* **INPUT RECORDS**
┄┄┄┄┄┄┄┄┄┄┄┄┄┄┄┄┄┄┄┄

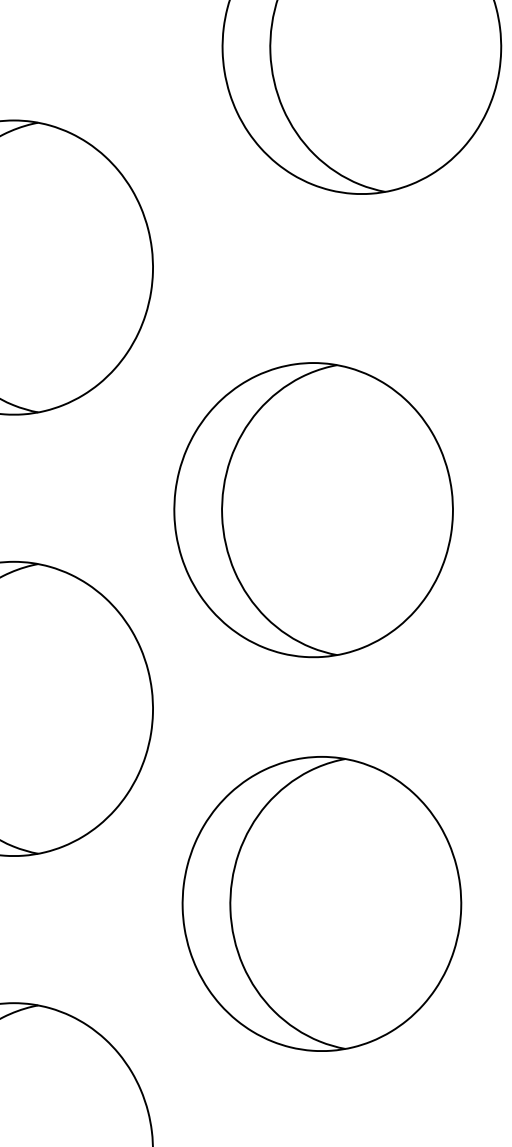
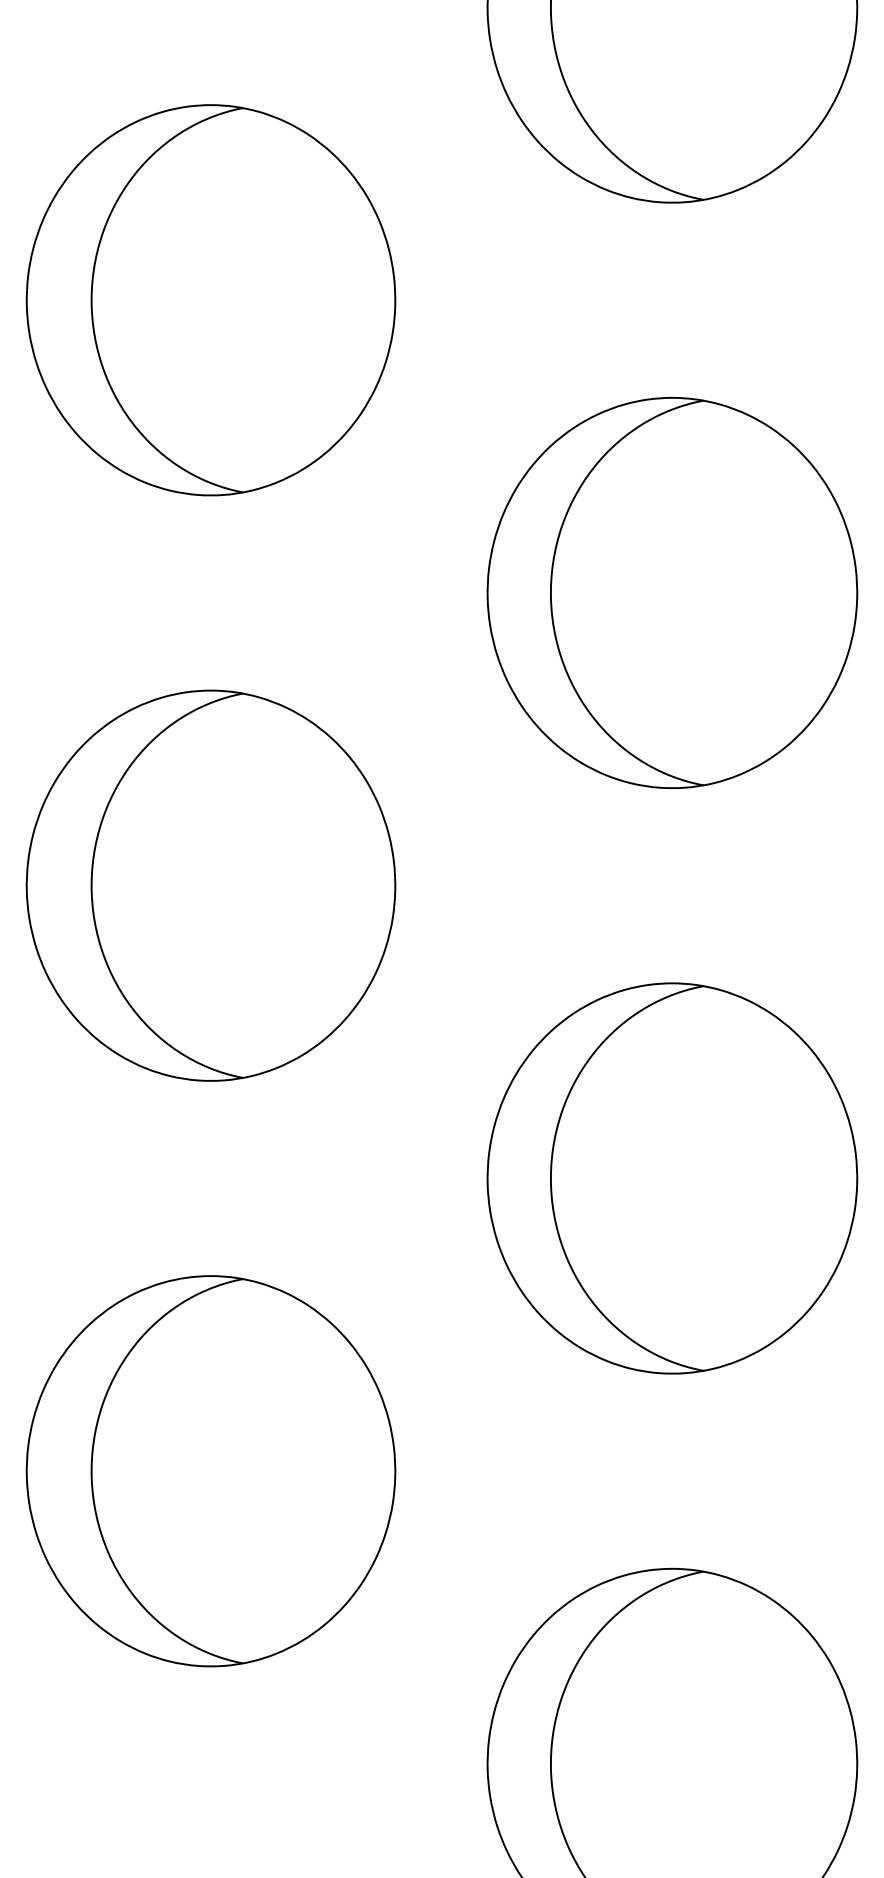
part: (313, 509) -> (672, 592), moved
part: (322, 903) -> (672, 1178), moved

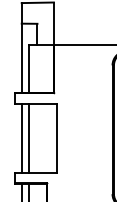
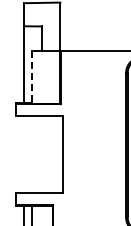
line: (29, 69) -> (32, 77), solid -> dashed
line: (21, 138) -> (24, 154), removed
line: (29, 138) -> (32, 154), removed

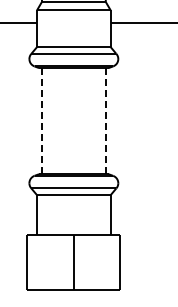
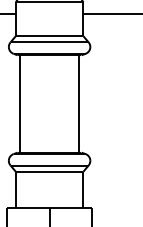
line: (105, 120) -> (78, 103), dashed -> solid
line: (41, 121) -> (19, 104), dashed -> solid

┄┄┄┄┄┄┄┄┄┄┄┄┄┄┄┄┄┄┄┄

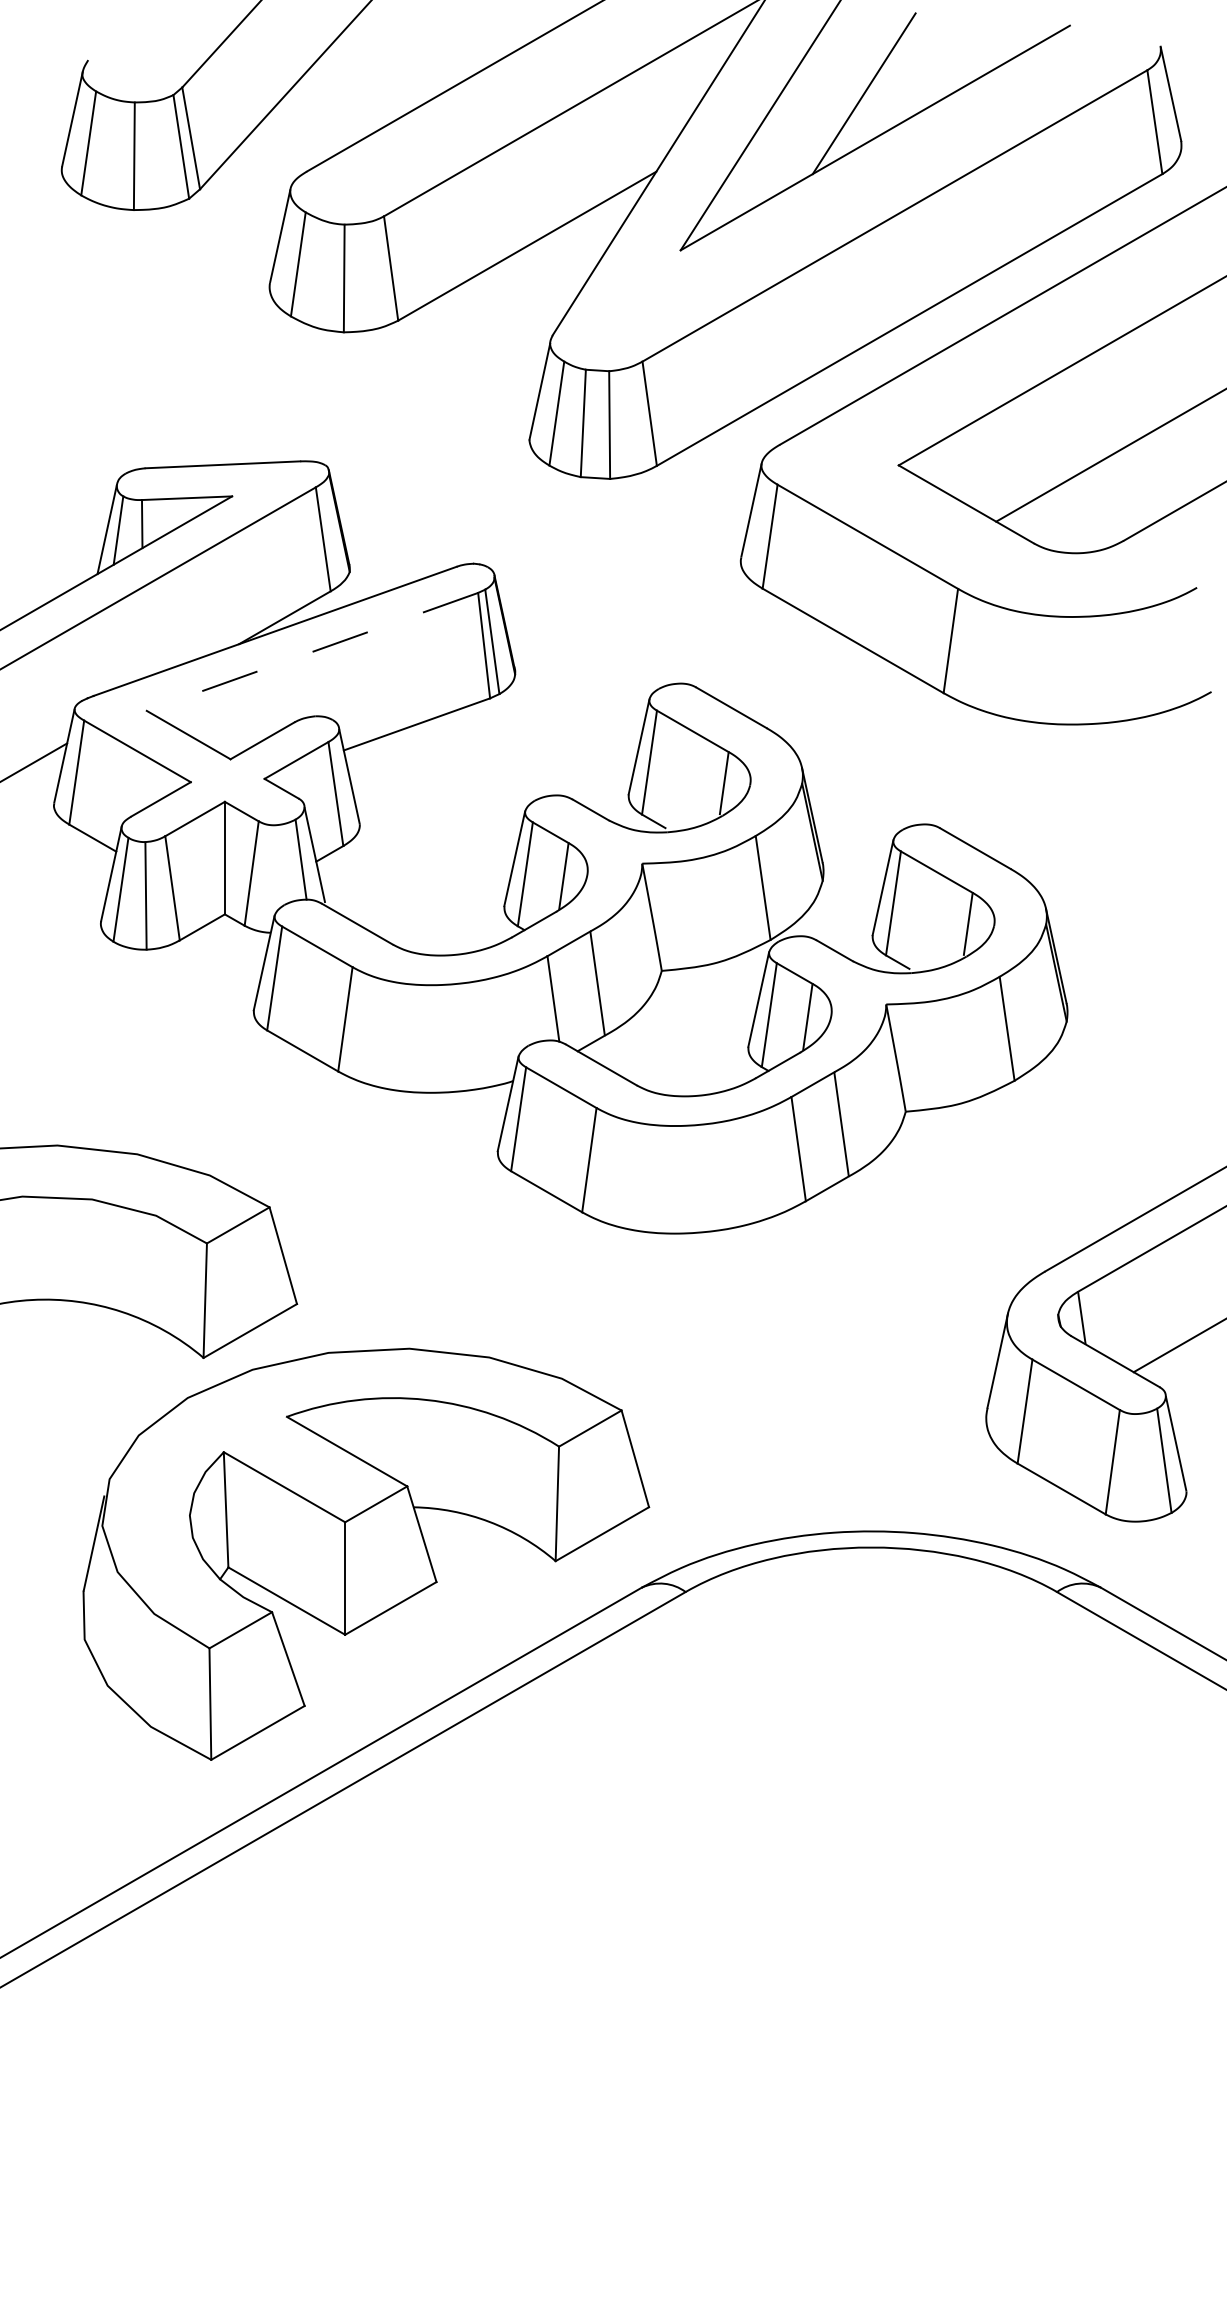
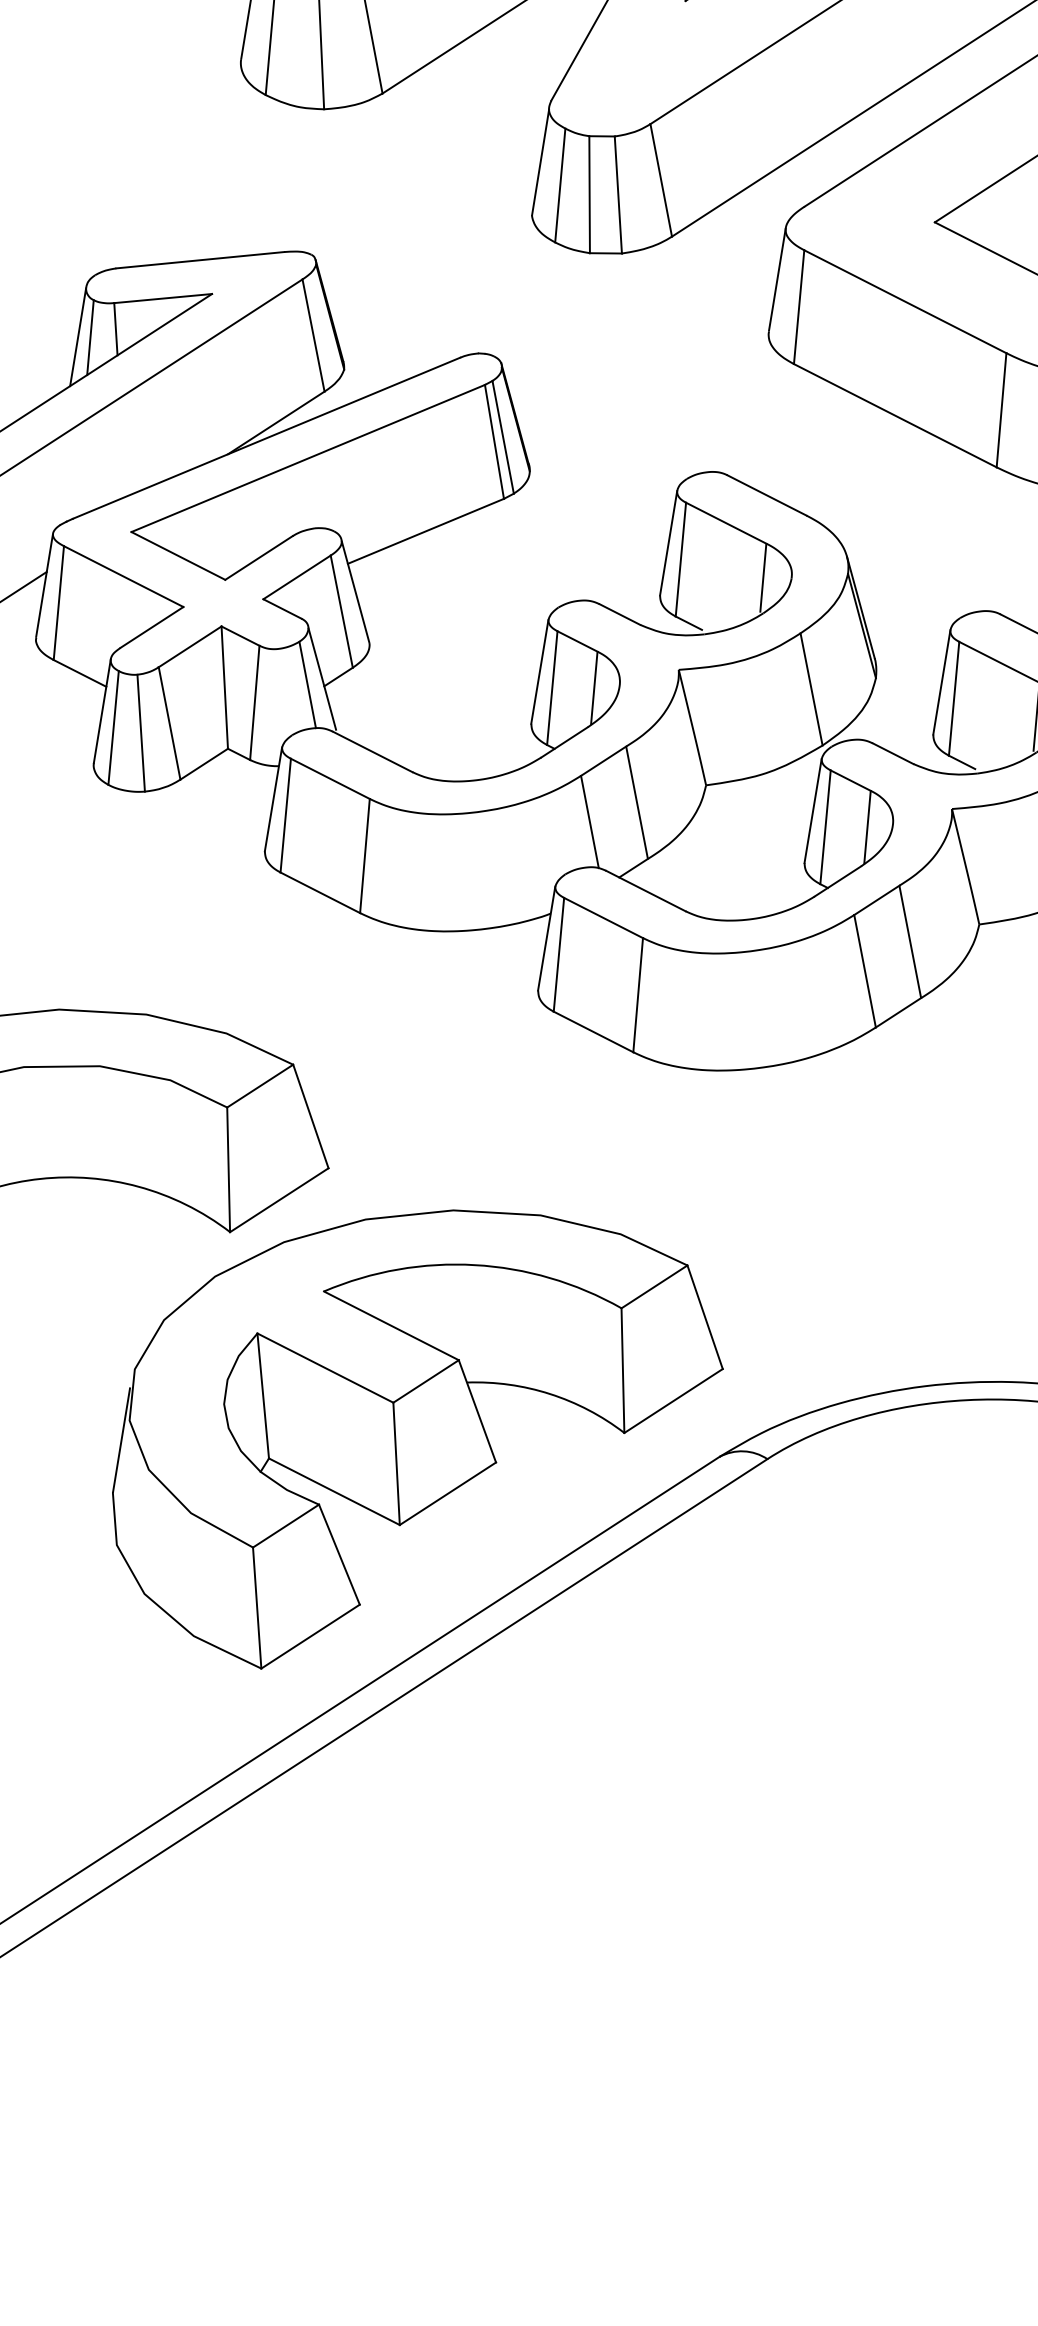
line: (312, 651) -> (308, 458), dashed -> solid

┄┄┄┄┄┄┄┄┄┄┄┄┄┄┄┄┄┄┄┄

* **DESCRIPTION OF THE TASK**
Above, find the line holding "line: (29, 69) -> (32, 77), solid -> dashed" and the line holding "line: (41, 121) -> (19, 104), dashed -> solid". Print exactly those two lines and every line between them, but no pictures.

* **EXERCISE ANSWER**
line: (29, 69) -> (32, 77), solid -> dashed
line: (21, 138) -> (24, 154), removed
line: (29, 138) -> (32, 154), removed

line: (105, 120) -> (78, 103), dashed -> solid
line: (41, 121) -> (19, 104), dashed -> solid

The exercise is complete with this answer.